LTA, belonging to the tumor necrosis factor superfamily, stands as a predominant pro-inflammatory mediator and a known contributor to atherosclerosis. It operates by engaging with TNFR1 or TNFR2 receptors and is predominantly secreted by T lymphocytes[21]. As a critical pro-inflammatory cytokine, LTA's interaction with leukocytes, endothelial cells, and smooth muscle cells facilitates the induction of secondary inflammatory cytokines, including tumor necrosis factor-alpha and vascular cell adhesion molecule-1[22]. Despite its established role in inflammation, investigations into LTA's connection with Polycystic Ovary Syndrome (PCOS) remain absent. Given its potent pro-inflammatory capabilities, it is hypothesized that LTA may play a significant role in the onset and advancement of PCOS by driving inflammatory processes.
Moreover, this study's single-gene GSEA enrichment analysis of principal oxidative stress biomarkers in PCOS revealed significant enrichment in the asthma pathway for BCL2A1, TNFSF10, NCF2, PLA2G7, and LTA. This finding proposes a potential association between asthma and the development of PCOS. Supporting this hypothesis, a retrospective cohort study from 2015[23]found a higher hospitalization rate for asthma among women with PCOS (10.6%) compared to controls (4.5%), highlighting increased asthma susceptibility in PCOS patients. Similar trends have been observed in other epidemiological studies across different populations[24], with women with PCOS also receiving more asthma medication prescriptions than the general female population[25]. Additionally, DNA methylation, the process by which cytosine converts to 5-methylcytosine, affects gene expression without altering DNA sequences, responding to environmental and lifestyle changes[26]. Both PCOS and asthma exhibit abnormal methylation signaling pathways[27], possibly underlying the observed high asthma prevalence in PCOS patients. These insights, supported by epidemiological evidence and this study's biomarker analysis, underline the need for further investigation into the mechanistic links between PCOS and asthma.

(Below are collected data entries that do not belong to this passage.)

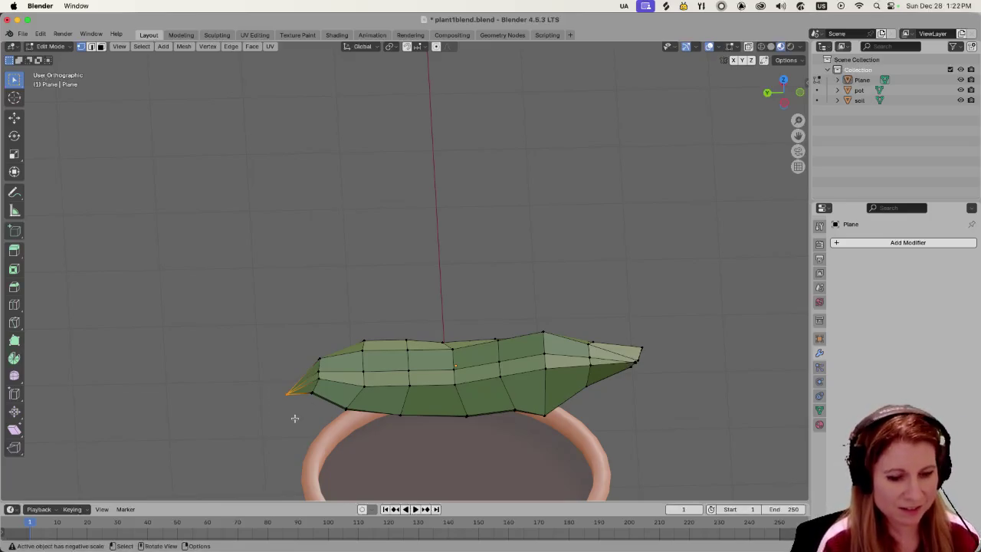
key("g")
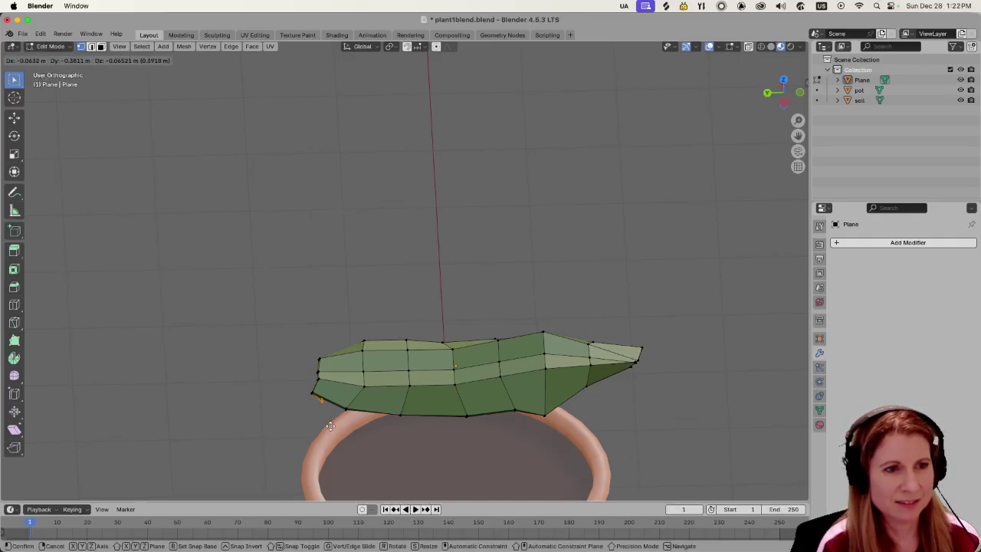
left_click(330, 426)
mouse_move(330, 427)
middle_mouse_down()
mouse_move(496, 381)
mouse_move(526, 394)
mouse_move(287, 344)
mouse_move(294, 352)
middle_mouse_up()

Emerging literature suggests that dysregulation within the immune system, notably the imbalance between innate and adaptive immune cells, may significantly contribute to the pathophysiology of Polycystic Ovary Syndrome (PCOS)[1]. This study delves into the correlation between PCOS and immune cell anomalies via comprehensive immune cell infiltration analysis. By assessing the infiltration scores of 28 immune cell types in both PCOS patients and a healthy control group, notable discrepancies were identified, particularly in Activated CD4 T cells and Memory B cells. These findings align with existing reports indicating elevated CD4 + T lymphocyte levels in PCOS sufferers[28, 29].
Upon activation, naive CD4 T lymphocytes differentiate into various helper T cells (Th1, Th2, Th17) and regulatory T (Treg) cells, orchestrating the immune response. Th17 cells, known for producing IL-17, play a pivotal role in regulating tissue inflammation and provoking extensive inflammatory reactions[30], emerging as critical contributors to inflammatory diseases[31]. Contrastingly, studies have observed a significant reduction in the Treg cell population alongside an increase in Th17 cells in both PCOS patients and animal models[32, 33]. This Th17/Treg imbalance likely intensifies inflammation, aggravating chronic inflammation, and thereby, could be a central mechanism driving PCOS progression. Consequently, immune dysfunction and the resultant chronic low-grade inflammatory state are intimately linked to PCOS development and progression[34, 35].